Input data –

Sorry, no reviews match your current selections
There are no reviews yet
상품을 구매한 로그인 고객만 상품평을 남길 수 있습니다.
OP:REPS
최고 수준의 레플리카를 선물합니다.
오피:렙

...

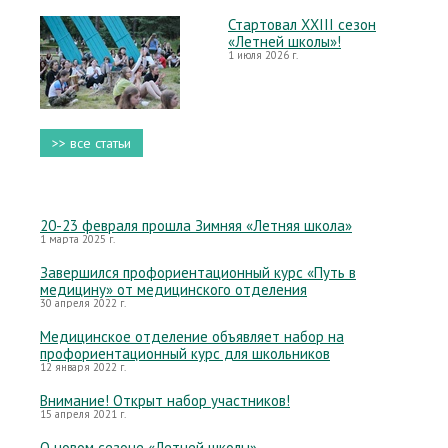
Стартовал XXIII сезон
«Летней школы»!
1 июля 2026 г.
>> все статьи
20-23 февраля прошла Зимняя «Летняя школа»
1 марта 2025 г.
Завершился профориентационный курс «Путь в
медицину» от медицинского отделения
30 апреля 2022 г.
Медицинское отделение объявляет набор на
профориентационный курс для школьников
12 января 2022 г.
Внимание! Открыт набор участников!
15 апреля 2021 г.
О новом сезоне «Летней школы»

---

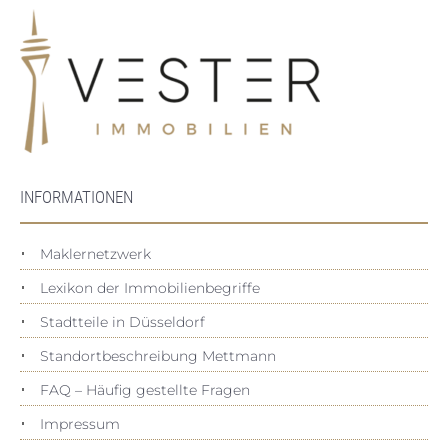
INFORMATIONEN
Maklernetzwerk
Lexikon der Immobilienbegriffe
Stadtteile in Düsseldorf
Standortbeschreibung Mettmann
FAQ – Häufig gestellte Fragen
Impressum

Problem details –
Copy out the lines above exactly, beginning at the one that contains "20-23 февраля прошла" and ending at the one that contains "О новом сезоне".

Response to this task –
20-23 февраля прошла Зимняя «Летняя школа»
1 марта 2025 г.
Завершился профориентационный курс «Путь в
медицину» от медицинского отделения
30 апреля 2022 г.
Медицинское отделение объявляет набор на
профориентационный курс для школьников
12 января 2022 г.
Внимание! Открыт набор участников!
15 апреля 2021 г.
О новом сезоне «Летней школы»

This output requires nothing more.